Testing the standard model of nuclear physics Available to Purchase

Shell model calculations using optimized effective interactions are becoming the standard model of nuclear structure physics. While earlier effective interactions were optimized for nuclei near the valley of stability, radioactive beam facilities have allowed the study of nuclei much farther from stability. These results suggest that with increasing proton-neutron imbalance significant modifications are needed to the interactions. For example, evidence is mounting that the filling of proton shells modifies the neutron shell structure and vice-versa.
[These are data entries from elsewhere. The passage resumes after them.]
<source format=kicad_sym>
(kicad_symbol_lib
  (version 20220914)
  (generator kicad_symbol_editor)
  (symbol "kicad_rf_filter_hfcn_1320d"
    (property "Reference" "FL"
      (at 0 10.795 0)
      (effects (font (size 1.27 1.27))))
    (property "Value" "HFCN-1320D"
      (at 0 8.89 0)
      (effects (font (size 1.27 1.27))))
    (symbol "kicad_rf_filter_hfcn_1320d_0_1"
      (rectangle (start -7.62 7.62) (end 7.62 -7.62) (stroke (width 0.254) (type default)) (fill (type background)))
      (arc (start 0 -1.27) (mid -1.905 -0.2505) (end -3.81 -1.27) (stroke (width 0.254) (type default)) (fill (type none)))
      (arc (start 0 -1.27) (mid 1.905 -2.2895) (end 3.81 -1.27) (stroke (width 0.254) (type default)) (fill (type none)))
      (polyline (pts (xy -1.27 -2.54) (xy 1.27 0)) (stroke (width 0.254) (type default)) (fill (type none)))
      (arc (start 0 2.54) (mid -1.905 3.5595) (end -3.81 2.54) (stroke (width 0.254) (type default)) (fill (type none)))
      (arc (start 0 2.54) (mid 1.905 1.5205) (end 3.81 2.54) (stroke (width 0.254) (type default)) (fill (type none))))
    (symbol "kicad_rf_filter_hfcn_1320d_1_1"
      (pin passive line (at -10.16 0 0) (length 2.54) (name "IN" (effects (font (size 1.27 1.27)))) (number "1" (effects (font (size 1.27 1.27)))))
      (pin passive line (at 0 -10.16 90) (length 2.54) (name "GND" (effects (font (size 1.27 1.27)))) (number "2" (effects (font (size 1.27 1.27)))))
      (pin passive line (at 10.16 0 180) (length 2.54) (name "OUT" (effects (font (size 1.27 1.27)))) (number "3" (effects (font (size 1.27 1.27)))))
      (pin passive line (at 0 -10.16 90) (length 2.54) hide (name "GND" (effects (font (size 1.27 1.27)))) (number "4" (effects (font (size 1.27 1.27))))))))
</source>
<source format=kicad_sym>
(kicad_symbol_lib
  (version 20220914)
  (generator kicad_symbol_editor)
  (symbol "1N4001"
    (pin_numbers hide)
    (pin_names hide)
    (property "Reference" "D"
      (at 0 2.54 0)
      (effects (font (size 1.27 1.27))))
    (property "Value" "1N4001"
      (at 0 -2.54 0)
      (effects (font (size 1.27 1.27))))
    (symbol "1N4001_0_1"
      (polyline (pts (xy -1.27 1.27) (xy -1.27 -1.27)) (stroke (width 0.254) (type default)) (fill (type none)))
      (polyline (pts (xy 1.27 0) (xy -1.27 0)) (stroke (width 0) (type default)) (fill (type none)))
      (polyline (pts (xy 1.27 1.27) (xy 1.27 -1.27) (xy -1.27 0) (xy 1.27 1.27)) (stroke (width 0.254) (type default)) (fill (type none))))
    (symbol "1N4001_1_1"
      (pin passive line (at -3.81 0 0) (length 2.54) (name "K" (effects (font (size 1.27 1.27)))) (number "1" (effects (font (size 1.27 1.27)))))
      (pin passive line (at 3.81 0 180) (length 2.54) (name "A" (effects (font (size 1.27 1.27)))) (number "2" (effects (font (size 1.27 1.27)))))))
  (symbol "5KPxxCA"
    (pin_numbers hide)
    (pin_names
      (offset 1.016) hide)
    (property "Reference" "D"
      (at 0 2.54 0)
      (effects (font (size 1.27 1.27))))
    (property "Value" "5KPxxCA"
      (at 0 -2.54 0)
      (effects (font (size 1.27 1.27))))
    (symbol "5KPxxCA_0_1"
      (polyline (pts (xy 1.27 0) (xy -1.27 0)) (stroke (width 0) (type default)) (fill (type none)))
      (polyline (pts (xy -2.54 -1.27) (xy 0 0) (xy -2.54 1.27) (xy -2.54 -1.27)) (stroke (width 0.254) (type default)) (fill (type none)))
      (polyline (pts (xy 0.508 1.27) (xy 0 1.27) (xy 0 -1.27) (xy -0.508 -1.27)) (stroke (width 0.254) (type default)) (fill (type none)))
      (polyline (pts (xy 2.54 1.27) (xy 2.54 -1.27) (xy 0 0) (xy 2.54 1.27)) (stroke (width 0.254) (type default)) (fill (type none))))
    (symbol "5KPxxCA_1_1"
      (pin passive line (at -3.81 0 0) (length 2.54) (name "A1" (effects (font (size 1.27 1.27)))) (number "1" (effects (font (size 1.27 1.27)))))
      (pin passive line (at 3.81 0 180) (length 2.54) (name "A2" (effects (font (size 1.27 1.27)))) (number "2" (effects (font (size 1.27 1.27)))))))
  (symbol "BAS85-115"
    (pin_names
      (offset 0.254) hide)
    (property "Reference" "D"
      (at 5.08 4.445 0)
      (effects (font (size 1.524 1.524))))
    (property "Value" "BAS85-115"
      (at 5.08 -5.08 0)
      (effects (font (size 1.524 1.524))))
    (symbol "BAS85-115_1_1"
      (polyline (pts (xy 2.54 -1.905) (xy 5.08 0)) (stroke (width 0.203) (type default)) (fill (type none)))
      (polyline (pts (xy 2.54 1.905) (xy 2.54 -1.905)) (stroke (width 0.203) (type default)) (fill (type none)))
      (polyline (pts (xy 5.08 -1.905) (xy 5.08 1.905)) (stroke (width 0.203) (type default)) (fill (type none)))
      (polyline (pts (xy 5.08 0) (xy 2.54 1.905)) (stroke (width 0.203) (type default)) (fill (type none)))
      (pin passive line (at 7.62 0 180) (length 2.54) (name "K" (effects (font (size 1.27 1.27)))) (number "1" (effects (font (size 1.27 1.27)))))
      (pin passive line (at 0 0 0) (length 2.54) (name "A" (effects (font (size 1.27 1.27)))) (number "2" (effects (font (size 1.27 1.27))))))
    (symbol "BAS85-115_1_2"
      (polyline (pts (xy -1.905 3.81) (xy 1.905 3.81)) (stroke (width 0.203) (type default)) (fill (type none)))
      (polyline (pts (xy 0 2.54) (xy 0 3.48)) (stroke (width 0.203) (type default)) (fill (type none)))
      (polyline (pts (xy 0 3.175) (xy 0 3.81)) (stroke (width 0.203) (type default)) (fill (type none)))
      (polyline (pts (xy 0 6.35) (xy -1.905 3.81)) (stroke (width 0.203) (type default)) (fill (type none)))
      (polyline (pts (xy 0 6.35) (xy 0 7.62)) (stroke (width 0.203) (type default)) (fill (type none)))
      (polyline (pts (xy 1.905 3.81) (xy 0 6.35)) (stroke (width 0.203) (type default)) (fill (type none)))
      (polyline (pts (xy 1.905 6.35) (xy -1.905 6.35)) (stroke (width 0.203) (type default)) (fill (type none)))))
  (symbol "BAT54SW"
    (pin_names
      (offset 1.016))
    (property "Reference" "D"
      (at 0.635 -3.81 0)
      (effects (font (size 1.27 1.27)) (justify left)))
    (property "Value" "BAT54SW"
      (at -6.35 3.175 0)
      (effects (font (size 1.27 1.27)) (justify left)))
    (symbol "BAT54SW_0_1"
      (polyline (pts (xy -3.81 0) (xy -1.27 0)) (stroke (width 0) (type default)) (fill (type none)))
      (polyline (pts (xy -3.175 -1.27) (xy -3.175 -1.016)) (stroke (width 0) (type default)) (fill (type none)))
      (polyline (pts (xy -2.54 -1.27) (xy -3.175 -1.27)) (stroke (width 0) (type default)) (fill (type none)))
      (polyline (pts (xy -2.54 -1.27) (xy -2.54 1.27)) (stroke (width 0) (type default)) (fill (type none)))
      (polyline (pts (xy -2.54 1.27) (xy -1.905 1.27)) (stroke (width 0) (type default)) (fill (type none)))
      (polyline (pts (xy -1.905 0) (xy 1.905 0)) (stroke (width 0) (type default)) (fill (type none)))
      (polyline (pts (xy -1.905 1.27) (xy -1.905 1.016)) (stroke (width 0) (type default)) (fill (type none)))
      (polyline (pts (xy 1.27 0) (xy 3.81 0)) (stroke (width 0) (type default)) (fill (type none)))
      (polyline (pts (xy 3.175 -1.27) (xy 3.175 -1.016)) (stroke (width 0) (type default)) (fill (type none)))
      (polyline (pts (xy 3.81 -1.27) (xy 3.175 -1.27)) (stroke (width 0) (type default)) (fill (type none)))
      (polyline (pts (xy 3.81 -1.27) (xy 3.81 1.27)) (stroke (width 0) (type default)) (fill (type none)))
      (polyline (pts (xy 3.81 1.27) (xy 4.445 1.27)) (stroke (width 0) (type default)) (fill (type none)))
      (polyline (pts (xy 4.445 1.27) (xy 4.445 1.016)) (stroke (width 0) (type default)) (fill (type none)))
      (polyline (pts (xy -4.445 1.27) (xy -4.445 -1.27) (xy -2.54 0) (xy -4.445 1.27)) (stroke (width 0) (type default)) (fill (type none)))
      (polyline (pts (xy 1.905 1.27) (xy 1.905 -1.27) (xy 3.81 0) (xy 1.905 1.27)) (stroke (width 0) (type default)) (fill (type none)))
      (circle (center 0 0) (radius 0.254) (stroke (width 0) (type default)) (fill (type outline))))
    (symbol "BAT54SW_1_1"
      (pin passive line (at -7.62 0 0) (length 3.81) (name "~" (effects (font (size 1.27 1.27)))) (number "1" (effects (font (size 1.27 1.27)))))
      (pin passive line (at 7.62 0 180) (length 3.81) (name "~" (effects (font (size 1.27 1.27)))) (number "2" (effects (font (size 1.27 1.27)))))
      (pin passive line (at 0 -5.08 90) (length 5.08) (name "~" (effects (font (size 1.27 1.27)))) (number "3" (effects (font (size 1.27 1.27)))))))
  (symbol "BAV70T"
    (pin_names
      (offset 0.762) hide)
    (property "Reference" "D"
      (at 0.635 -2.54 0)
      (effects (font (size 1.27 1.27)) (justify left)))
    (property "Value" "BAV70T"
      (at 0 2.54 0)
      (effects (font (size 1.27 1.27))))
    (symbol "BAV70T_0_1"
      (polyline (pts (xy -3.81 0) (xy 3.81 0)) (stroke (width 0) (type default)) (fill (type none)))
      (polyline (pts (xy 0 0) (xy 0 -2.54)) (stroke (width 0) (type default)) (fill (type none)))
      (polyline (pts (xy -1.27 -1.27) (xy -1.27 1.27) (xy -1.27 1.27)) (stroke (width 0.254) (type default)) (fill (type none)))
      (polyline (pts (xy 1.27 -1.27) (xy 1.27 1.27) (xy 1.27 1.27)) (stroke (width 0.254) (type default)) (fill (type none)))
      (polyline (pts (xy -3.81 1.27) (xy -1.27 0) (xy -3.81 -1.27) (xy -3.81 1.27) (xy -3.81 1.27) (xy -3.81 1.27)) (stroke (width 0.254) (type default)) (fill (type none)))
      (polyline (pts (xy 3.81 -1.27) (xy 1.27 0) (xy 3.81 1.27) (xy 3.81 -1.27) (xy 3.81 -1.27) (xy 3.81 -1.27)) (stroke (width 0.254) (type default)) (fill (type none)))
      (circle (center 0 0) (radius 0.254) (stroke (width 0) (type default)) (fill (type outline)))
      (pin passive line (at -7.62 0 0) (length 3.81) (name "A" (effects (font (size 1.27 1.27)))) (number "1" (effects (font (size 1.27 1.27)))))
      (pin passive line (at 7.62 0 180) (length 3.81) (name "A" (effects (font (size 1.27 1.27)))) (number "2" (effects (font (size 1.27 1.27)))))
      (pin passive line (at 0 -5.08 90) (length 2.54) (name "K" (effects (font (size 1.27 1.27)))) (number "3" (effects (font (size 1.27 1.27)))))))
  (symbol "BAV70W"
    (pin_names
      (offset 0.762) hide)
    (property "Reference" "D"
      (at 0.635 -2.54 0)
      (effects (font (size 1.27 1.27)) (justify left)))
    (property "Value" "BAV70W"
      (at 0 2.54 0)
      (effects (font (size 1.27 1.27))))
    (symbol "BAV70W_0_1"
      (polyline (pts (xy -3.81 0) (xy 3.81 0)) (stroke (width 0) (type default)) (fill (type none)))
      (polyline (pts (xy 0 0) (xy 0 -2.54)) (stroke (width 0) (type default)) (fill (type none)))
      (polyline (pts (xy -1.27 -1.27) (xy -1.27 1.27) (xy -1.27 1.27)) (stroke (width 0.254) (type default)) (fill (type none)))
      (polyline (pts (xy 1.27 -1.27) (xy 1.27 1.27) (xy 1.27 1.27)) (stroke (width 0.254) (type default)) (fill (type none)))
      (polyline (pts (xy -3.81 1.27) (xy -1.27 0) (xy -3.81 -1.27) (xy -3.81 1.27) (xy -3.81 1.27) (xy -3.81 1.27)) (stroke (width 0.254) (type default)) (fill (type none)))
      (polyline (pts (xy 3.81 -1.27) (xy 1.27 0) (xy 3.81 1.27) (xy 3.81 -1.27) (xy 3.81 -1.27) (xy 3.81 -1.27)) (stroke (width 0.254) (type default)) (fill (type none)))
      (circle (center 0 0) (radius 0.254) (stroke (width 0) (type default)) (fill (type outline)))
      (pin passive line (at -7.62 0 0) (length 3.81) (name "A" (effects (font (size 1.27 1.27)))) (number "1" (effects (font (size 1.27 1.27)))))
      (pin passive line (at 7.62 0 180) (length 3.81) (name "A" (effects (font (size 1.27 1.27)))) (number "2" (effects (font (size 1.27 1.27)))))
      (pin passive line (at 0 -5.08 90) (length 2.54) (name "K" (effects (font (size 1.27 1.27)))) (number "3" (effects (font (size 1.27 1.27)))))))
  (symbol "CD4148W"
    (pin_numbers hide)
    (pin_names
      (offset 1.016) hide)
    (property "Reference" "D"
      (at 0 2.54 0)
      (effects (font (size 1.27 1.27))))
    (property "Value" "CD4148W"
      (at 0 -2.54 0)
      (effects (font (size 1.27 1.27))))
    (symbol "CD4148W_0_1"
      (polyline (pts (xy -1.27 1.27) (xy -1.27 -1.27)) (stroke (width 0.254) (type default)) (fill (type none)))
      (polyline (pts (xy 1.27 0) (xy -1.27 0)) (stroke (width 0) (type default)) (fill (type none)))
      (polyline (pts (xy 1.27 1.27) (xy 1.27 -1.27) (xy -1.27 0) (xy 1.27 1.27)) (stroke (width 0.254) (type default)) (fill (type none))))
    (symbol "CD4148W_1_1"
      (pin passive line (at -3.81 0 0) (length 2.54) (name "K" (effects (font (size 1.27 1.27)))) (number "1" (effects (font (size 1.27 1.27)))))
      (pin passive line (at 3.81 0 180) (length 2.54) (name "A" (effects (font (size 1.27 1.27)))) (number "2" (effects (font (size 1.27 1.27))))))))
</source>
The s-d shell provides an excellent testing ground for confronting theory with experiment where intruder structures from higher orbitals have already been recognized, especially in the region where N ~ 2*Z called the “Island of Inversion.” The approach to this region is critical to understanding how the shell structure changes towards inversion. The nucleus ³⁴P with $Z = 15$ and $N = 19$ is a key one along this approach. The known level scheme of ³⁴P was doubled in a recent experimental study using the GAMMASPHERE gamma detector array with the reaction ¹⁸O + ¹⁸O at 24 MeV using the ATLAS accelerator facility at Argonne National Laboratory. Comparison of the observed nuclear structure with shell model calculations using both the WBP-a and SDPF-NR interactions shows relatively good agreement for the pure 1s-0d shell states and for those involving the promotion of one particle to the 0f_7/2 and 1p_3/2 orbitals. However, both calculations badly overpredict the energies of states involving two or more particles in the f-p shell. It remains to be seen whether adjustments to these interactions can substantially improve the agreement for the latter states while not worsening the fit to the states with fewer intruders.